§ **DATA PROVIDED**:
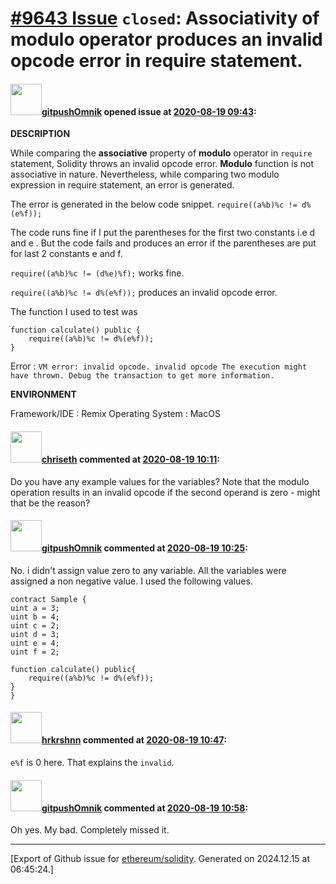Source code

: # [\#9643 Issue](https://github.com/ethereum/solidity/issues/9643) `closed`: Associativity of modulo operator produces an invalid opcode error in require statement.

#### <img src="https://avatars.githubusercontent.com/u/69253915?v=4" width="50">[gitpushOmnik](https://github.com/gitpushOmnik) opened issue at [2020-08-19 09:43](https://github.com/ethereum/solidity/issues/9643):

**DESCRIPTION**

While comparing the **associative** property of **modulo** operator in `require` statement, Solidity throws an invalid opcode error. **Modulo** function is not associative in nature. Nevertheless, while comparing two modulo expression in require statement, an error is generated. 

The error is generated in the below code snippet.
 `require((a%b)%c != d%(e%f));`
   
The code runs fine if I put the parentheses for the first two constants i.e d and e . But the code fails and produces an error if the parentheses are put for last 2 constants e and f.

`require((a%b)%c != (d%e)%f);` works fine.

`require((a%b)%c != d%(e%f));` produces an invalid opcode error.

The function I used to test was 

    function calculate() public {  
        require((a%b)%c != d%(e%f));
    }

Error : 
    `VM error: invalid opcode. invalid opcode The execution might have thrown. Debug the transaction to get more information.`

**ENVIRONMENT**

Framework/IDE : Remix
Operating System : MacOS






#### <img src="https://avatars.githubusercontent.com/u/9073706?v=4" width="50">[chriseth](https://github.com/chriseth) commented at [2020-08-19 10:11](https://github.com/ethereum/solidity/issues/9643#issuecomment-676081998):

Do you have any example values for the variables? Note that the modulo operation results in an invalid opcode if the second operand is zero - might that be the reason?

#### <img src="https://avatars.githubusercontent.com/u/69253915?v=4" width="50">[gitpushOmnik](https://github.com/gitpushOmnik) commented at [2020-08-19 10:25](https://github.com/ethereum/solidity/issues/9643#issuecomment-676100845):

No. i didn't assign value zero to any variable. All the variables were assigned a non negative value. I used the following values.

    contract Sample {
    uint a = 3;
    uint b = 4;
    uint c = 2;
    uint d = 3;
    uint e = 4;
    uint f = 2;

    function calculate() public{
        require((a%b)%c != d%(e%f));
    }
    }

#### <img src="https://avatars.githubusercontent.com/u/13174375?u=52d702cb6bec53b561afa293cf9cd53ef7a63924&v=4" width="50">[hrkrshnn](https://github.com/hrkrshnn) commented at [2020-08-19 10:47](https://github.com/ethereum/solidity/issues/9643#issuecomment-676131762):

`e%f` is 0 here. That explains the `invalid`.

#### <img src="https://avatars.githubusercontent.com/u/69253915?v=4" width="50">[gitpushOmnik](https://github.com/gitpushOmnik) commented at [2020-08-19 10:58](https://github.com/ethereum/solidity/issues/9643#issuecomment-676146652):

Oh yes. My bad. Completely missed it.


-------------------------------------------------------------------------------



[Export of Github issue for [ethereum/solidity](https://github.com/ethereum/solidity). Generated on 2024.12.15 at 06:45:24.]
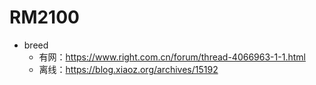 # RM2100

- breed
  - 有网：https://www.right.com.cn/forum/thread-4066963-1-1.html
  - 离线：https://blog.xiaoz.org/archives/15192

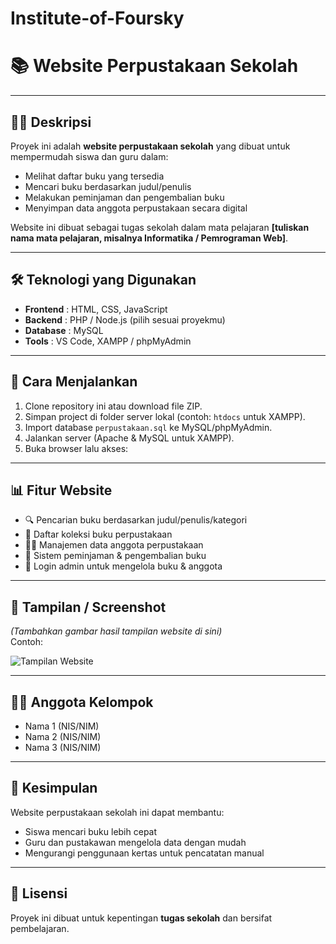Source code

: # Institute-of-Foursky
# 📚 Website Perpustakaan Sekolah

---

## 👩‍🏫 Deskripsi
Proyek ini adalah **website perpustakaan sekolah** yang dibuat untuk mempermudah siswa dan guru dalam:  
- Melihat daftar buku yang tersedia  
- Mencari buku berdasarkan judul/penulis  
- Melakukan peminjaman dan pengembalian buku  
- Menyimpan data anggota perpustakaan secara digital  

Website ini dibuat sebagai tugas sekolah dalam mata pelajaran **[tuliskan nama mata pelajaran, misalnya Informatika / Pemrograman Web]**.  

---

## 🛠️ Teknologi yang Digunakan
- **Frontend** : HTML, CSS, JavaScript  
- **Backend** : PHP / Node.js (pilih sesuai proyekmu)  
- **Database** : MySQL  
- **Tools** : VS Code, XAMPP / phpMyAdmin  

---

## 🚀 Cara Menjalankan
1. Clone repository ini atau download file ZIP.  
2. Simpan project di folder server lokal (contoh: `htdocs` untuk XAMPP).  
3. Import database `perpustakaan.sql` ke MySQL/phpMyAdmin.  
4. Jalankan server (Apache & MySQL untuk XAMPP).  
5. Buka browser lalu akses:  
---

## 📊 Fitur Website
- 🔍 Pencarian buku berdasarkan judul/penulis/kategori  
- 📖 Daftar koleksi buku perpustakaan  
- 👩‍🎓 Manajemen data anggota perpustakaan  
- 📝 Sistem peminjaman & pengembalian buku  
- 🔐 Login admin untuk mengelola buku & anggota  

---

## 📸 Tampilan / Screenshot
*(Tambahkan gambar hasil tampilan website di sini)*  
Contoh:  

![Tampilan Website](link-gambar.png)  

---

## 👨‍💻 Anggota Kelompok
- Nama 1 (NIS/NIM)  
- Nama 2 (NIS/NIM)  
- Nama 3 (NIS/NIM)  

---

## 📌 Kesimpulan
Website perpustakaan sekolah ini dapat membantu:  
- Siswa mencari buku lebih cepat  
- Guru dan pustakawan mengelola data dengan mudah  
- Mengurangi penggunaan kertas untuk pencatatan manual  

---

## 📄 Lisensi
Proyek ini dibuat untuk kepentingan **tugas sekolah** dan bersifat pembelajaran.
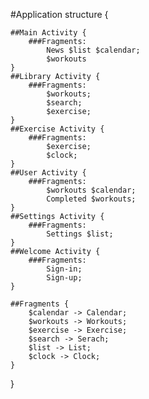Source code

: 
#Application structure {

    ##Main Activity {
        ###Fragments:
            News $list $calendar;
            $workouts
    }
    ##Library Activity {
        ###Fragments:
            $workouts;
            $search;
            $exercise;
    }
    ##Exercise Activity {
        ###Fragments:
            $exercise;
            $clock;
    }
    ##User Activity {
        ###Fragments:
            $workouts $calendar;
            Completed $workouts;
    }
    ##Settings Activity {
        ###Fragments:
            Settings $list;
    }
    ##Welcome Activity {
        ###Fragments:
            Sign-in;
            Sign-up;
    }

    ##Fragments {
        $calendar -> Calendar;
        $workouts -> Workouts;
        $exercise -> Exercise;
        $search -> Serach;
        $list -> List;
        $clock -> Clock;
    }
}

§ **WHAT IS EXPECTED**:
Could you transcribe all of the data exactly, keeping every picture out of the copy?

§ **RESULT**:
Source code

: # [\#9643 Issue](https://github.com/ethereum/solidity/issues/9643) `closed`: Associativity of modulo operator produces an invalid opcode error in require statement.

#### <img src="https://avatars.githubusercontent.com/u/69253915?v=4" width="50">[gitpushOmnik](https://github.com/gitpushOmnik) opened issue at [2020-08-19 09:43](https://github.com/ethereum/solidity/issues/9643):

**DESCRIPTION**

While comparing the **associative** property of **modulo** operator in `require` statement, Solidity throws an invalid opcode error. **Modulo** function is not associative in nature. Nevertheless, while comparing two modulo expression in require statement, an error is generated. 

The error is generated in the below code snippet.
 `require((a%b)%c != d%(e%f));`
   
The code runs fine if I put the parentheses for the first two constants i.e d and e . But the code fails and produces an error if the parentheses are put for last 2 constants e and f.

`require((a%b)%c != (d%e)%f);` works fine.

`require((a%b)%c != d%(e%f));` produces an invalid opcode error.

The function I used to test was 

    function calculate() public {  
        require((a%b)%c != d%(e%f));
    }

Error : 
    `VM error: invalid opcode. invalid opcode The execution might have thrown. Debug the transaction to get more information.`

**ENVIRONMENT**

Framework/IDE : Remix
Operating System : MacOS






#### <img src="https://avatars.githubusercontent.com/u/9073706?v=4" width="50">[chriseth](https://github.com/chriseth) commented at [2020-08-19 10:11](https://github.com/ethereum/solidity/issues/9643#issuecomment-676081998):

Do you have any example values for the variables? Note that the modulo operation results in an invalid opcode if the second operand is zero - might that be the reason?

#### <img src="https://avatars.githubusercontent.com/u/69253915?v=4" width="50">[gitpushOmnik](https://github.com/gitpushOmnik) commented at [2020-08-19 10:25](https://github.com/ethereum/solidity/issues/9643#issuecomment-676100845):

No. i didn't assign value zero to any variable. All the variables were assigned a non negative value. I used the following values.

    contract Sample {
    uint a = 3;
    uint b = 4;
    uint c = 2;
    uint d = 3;
    uint e = 4;
    uint f = 2;

    function calculate() public{
        require((a%b)%c != d%(e%f));
    }
    }

#### <img src="https://avatars.githubusercontent.com/u/13174375?u=52d702cb6bec53b561afa293cf9cd53ef7a63924&v=4" width="50">[hrkrshnn](https://github.com/hrkrshnn) commented at [2020-08-19 10:47](https://github.com/ethereum/solidity/issues/9643#issuecomment-676131762):

`e%f` is 0 here. That explains the `invalid`.

#### <img src="https://avatars.githubusercontent.com/u/69253915?v=4" width="50">[gitpushOmnik](https://github.com/gitpushOmnik) commented at [2020-08-19 10:58](https://github.com/ethereum/solidity/issues/9643#issuecomment-676146652):

Oh yes. My bad. Completely missed it.


-------------------------------------------------------------------------------



[Export of Github issue for [ethereum/solidity](https://github.com/ethereum/solidity). Generated on 2024.12.15 at 06:45:24.]
 # RM2100

- breed
  - 有网：https://www.right.com.cn/forum/thread-4066963-1-1.html
  - 离线：https://blog.xiaoz.org/archives/15192

Source code

: # Institute-of-Foursky
# 📚 Website Perpustakaan Sekolah

---

## 👩‍🏫 Deskripsi
Proyek ini adalah **website perpustakaan sekolah** yang dibuat untuk mempermudah siswa dan guru dalam:  
- Melihat daftar buku yang tersedia  
- Mencari buku berdasarkan judul/penulis  
- Melakukan peminjaman dan pengembalian buku  
- Menyimpan data anggota perpustakaan secara digital  

Website ini dibuat sebagai tugas sekolah dalam mata pelajaran **[tuliskan nama mata pelajaran, misalnya Informatika / Pemrograman Web]**.  

---

## 🛠️ Teknologi yang Digunakan
- **Frontend** : HTML, CSS, JavaScript  
- **Backend** : PHP / Node.js (pilih sesuai proyekmu)  
- **Database** : MySQL  
- **Tools** : VS Code, XAMPP / phpMyAdmin  

---

## 🚀 Cara Menjalankan
1. Clone repository ini atau download file ZIP.  
2. Simpan project di folder server lokal (contoh: `htdocs` untuk XAMPP).  
3. Import database `perpustakaan.sql` ke MySQL/phpMyAdmin.  
4. Jalankan server (Apache & MySQL untuk XAMPP).  
5. Buka browser lalu akses:  
---

## 📊 Fitur Website
- 🔍 Pencarian buku berdasarkan judul/penulis/kategori  
- 📖 Daftar koleksi buku perpustakaan  
- 👩‍🎓 Manajemen data anggota perpustakaan  
- 📝 Sistem peminjaman & pengembalian buku  
- 🔐 Login admin untuk mengelola buku & anggota  

---

## 📸 Tampilan / Screenshot
*(Tambahkan gambar hasil tampilan website di sini)*  
Contoh:  

![Tampilan Website](link-gambar.png)  

---

## 👨‍💻 Anggota Kelompok
- Nama 1 (NIS/NIM)  
- Nama 2 (NIS/NIM)  
- Nama 3 (NIS/NIM)  

---

## 📌 Kesimpulan
Website perpustakaan sekolah ini dapat membantu:  
- Siswa mencari buku lebih cepat  
- Guru dan pustakawan mengelola data dengan mudah  
- Mengurangi penggunaan kertas untuk pencatatan manual  

---

## 📄 Lisensi
Proyek ini dibuat untuk kepentingan **tugas sekolah** dan bersifat pembelajaran.
Source code

: 
#Application structure {

    ##Main Activity {
        ###Fragments:
            News $list $calendar;
            $workouts
    }
    ##Library Activity {
        ###Fragments:
            $workouts;
            $search;
            $exercise;
    }
    ##Exercise Activity {
        ###Fragments:
            $exercise;
            $clock;
    }
    ##User Activity {
        ###Fragments:
            $workouts $calendar;
            Completed $workouts;
    }
    ##Settings Activity {
        ###Fragments:
            Settings $list;
    }
    ##Welcome Activity {
        ###Fragments:
            Sign-in;
            Sign-up;
    }

    ##Fragments {
        $calendar -> Calendar;
        $workouts -> Workouts;
        $exercise -> Exercise;
        $search -> Serach;
        $list -> List;
        $clock -> Clock;
    }
}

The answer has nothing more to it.